| REQUIREMENT |
All the lines below need retyping exactly, apart from the images.

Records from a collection
______

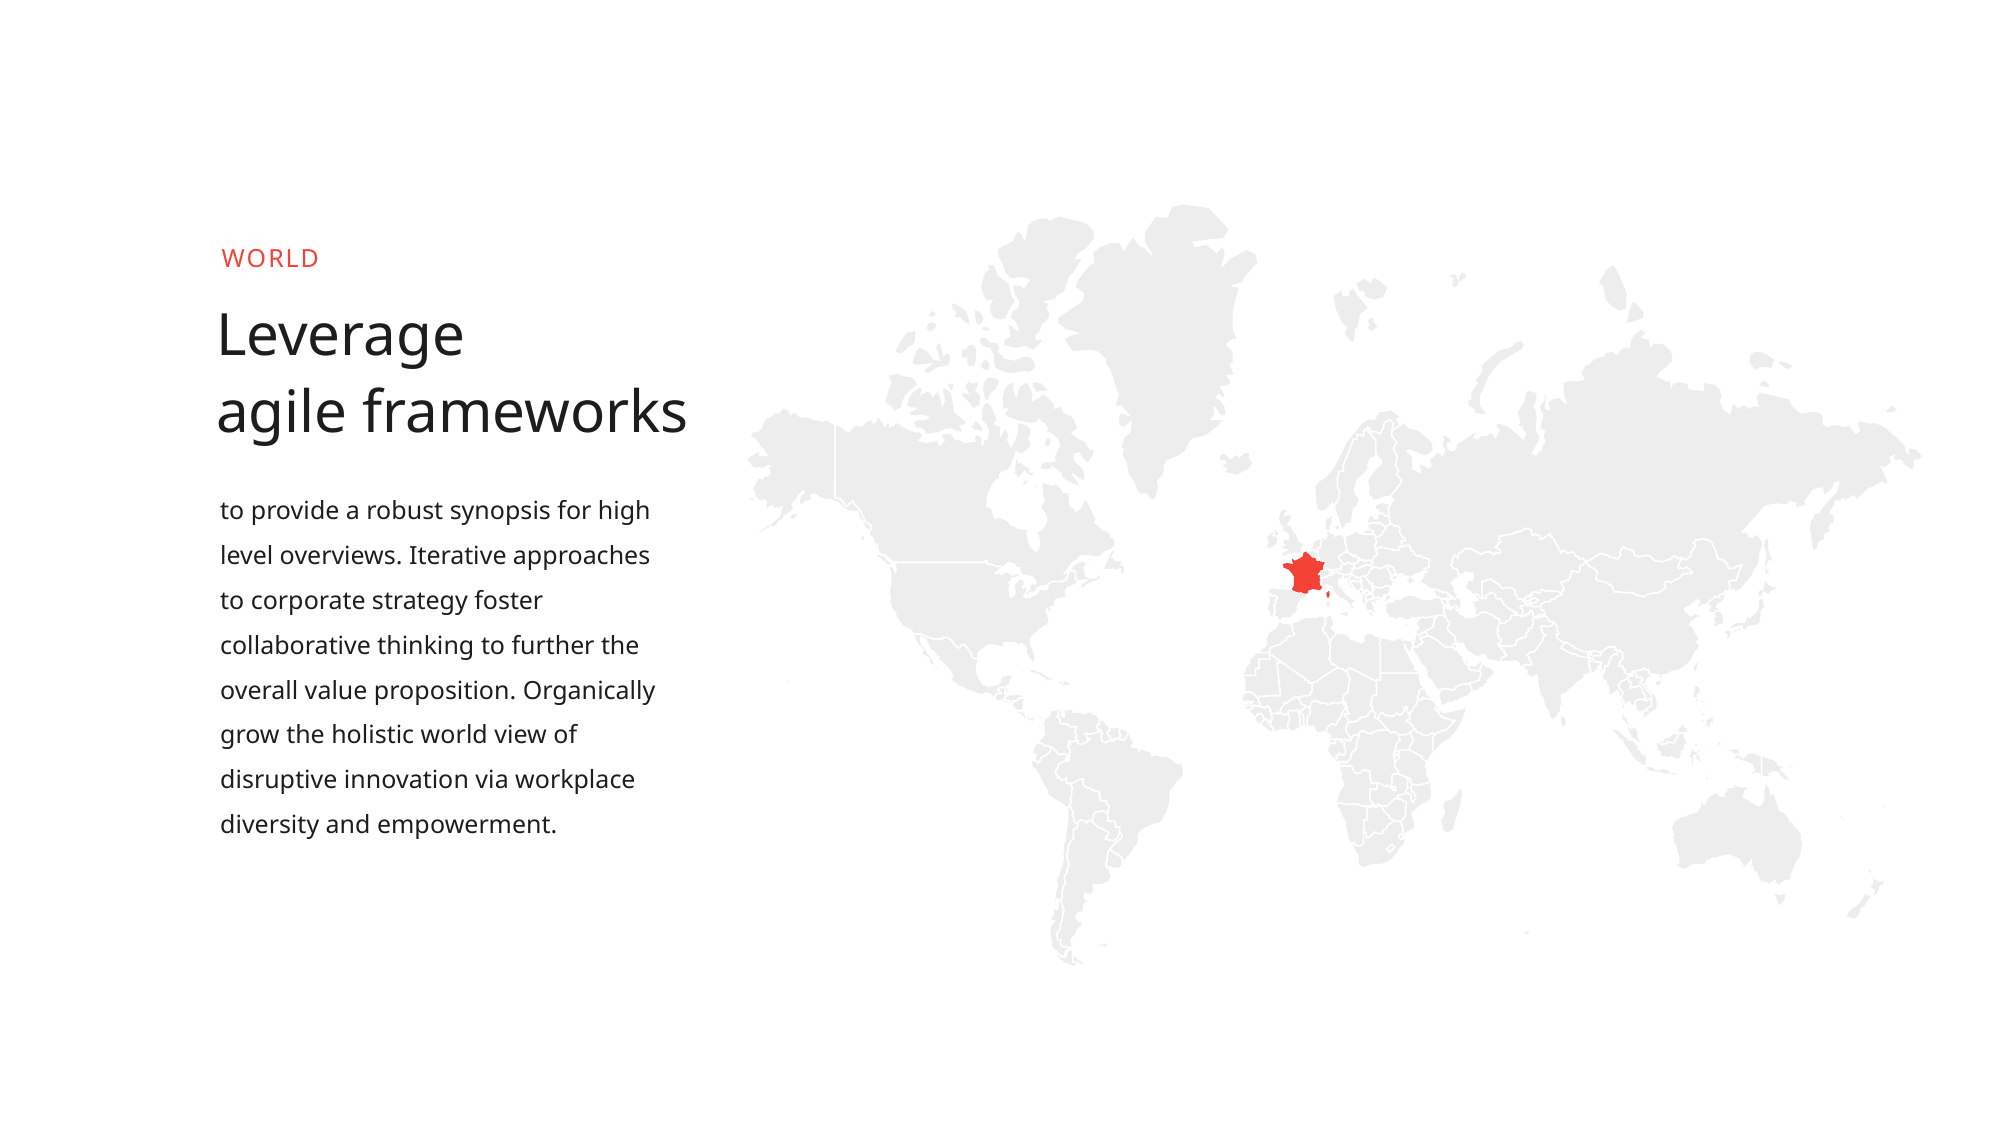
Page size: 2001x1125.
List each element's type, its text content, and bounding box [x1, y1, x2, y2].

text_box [740, 202, 1924, 967]
text_box WORLD [221, 247, 320, 272]
text_box to provide a robust synopsis for high level overviews. Iterative approaches to corporate strategy foster collaborative thinking to further the overall value proposition. Organically grow the holistic world view of disruptive innovation via workplace diversity and empowerment. [220, 479, 661, 839]
text_box Leverage agile frameworks [216, 290, 740, 445]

______

| FINISHED TASK |
Page size: 2001x1125.
List each element's type, its text content, and bounding box [x1, y1, x2, y2].

text_box [740, 202, 1924, 967]
text_box WORLD [221, 247, 320, 272]
text_box to provide a robust synopsis for high level overviews. Iterative approaches to corporate strategy foster collaborative thinking to further the overall value proposition. Organically grow the holistic world view of disruptive innovation via workplace diversity and empowerment. [220, 479, 661, 839]
text_box Leverage agile frameworks [216, 290, 740, 445]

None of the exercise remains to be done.